**Collected data entries**

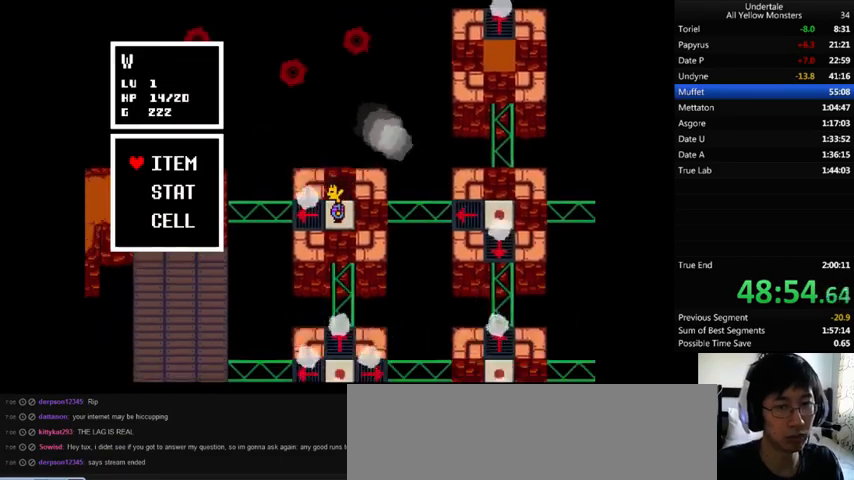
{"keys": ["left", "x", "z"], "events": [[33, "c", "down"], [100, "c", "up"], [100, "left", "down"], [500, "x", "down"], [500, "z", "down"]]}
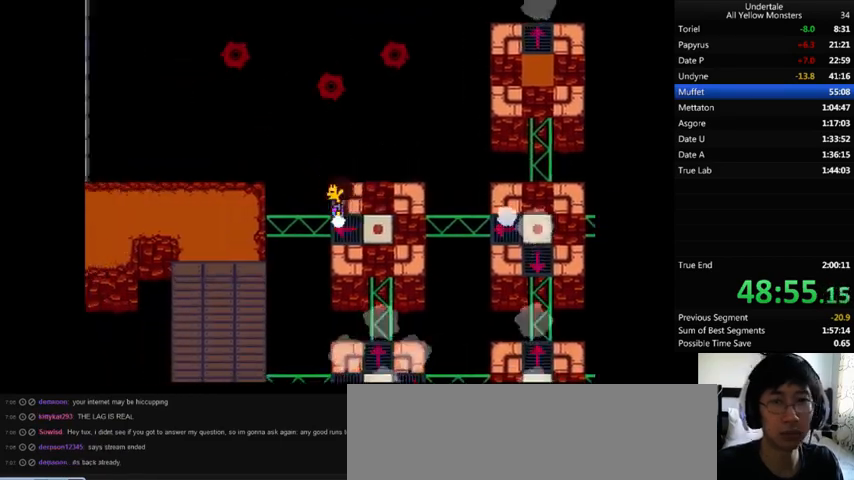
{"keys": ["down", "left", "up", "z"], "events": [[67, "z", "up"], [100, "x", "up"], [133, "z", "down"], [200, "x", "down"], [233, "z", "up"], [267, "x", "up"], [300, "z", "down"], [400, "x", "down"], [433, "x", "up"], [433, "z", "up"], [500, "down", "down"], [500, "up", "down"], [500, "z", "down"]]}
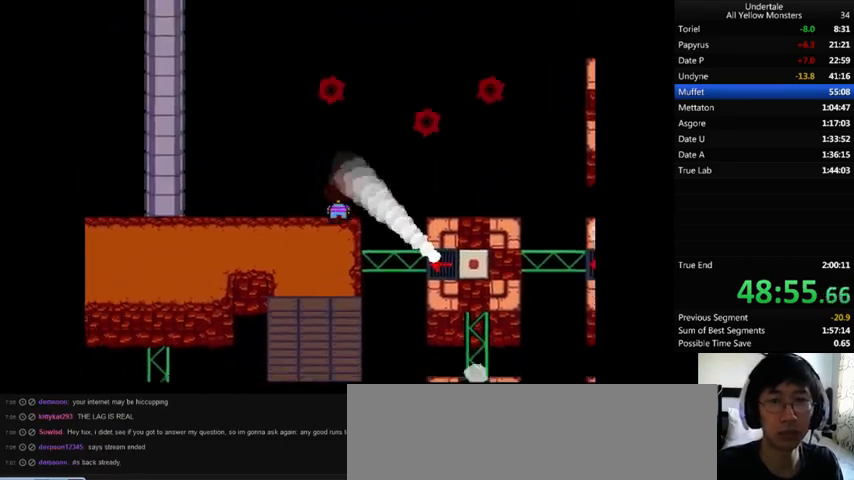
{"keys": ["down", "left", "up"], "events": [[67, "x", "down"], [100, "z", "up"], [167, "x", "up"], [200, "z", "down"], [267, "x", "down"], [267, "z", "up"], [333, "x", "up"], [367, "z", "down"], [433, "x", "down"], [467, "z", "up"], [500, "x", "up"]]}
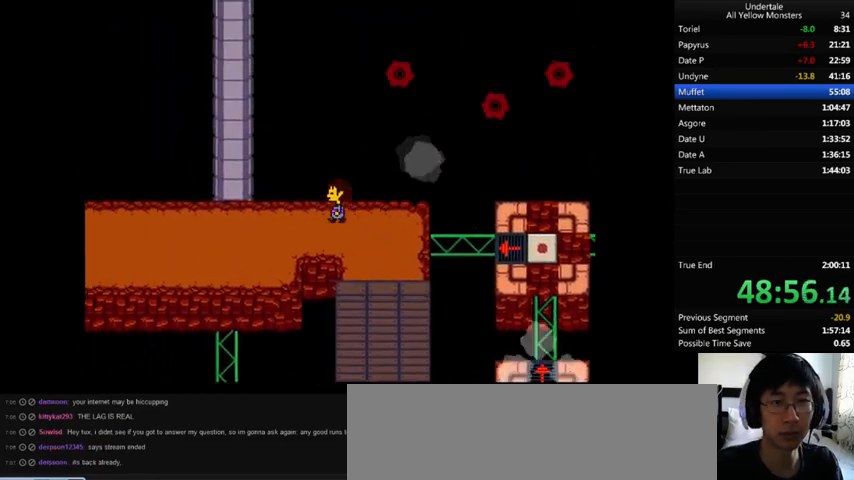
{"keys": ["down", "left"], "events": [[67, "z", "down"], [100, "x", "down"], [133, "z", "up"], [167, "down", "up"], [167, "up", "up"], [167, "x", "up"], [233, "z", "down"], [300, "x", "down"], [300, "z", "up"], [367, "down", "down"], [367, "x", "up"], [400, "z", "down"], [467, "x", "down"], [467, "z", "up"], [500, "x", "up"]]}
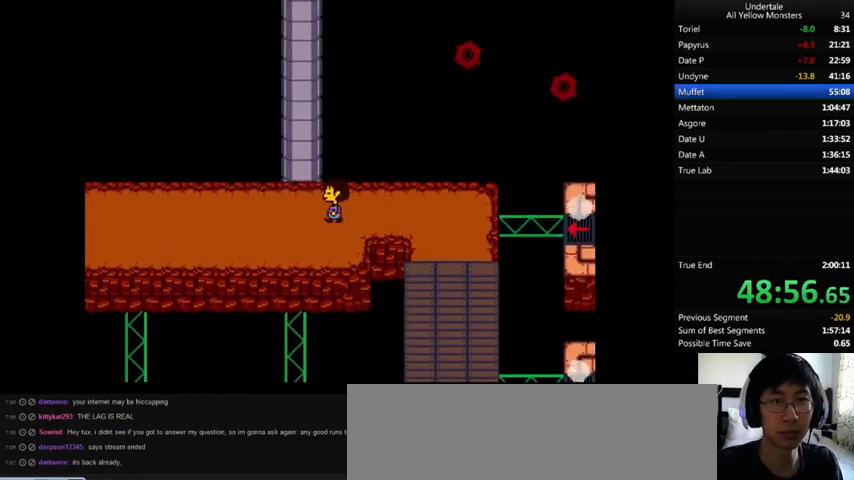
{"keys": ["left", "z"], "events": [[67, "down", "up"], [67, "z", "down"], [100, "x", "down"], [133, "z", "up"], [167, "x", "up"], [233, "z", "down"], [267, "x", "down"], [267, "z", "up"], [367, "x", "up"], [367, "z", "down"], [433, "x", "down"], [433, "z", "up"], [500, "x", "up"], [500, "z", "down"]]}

**Brief**
The answer should consist of all the records, duplicated exactly, with no images included.

**Written response**
{"keys": ["left", "x", "z"], "events": [[33, "c", "down"], [100, "c", "up"], [100, "left", "down"], [500, "x", "down"], [500, "z", "down"]]}
{"keys": ["down", "left", "up", "z"], "events": [[67, "z", "up"], [100, "x", "up"], [133, "z", "down"], [200, "x", "down"], [233, "z", "up"], [267, "x", "up"], [300, "z", "down"], [400, "x", "down"], [433, "x", "up"], [433, "z", "up"], [500, "down", "down"], [500, "up", "down"], [500, "z", "down"]]}
{"keys": ["down", "left", "up"], "events": [[67, "x", "down"], [100, "z", "up"], [167, "x", "up"], [200, "z", "down"], [267, "x", "down"], [267, "z", "up"], [333, "x", "up"], [367, "z", "down"], [433, "x", "down"], [467, "z", "up"], [500, "x", "up"]]}
{"keys": ["down", "left"], "events": [[67, "z", "down"], [100, "x", "down"], [133, "z", "up"], [167, "down", "up"], [167, "up", "up"], [167, "x", "up"], [233, "z", "down"], [300, "x", "down"], [300, "z", "up"], [367, "down", "down"], [367, "x", "up"], [400, "z", "down"], [467, "x", "down"], [467, "z", "up"], [500, "x", "up"]]}
{"keys": ["left", "z"], "events": [[67, "down", "up"], [67, "z", "down"], [100, "x", "down"], [133, "z", "up"], [167, "x", "up"], [233, "z", "down"], [267, "x", "down"], [267, "z", "up"], [367, "x", "up"], [367, "z", "down"], [433, "x", "down"], [433, "z", "up"], [500, "x", "up"], [500, "z", "down"]]}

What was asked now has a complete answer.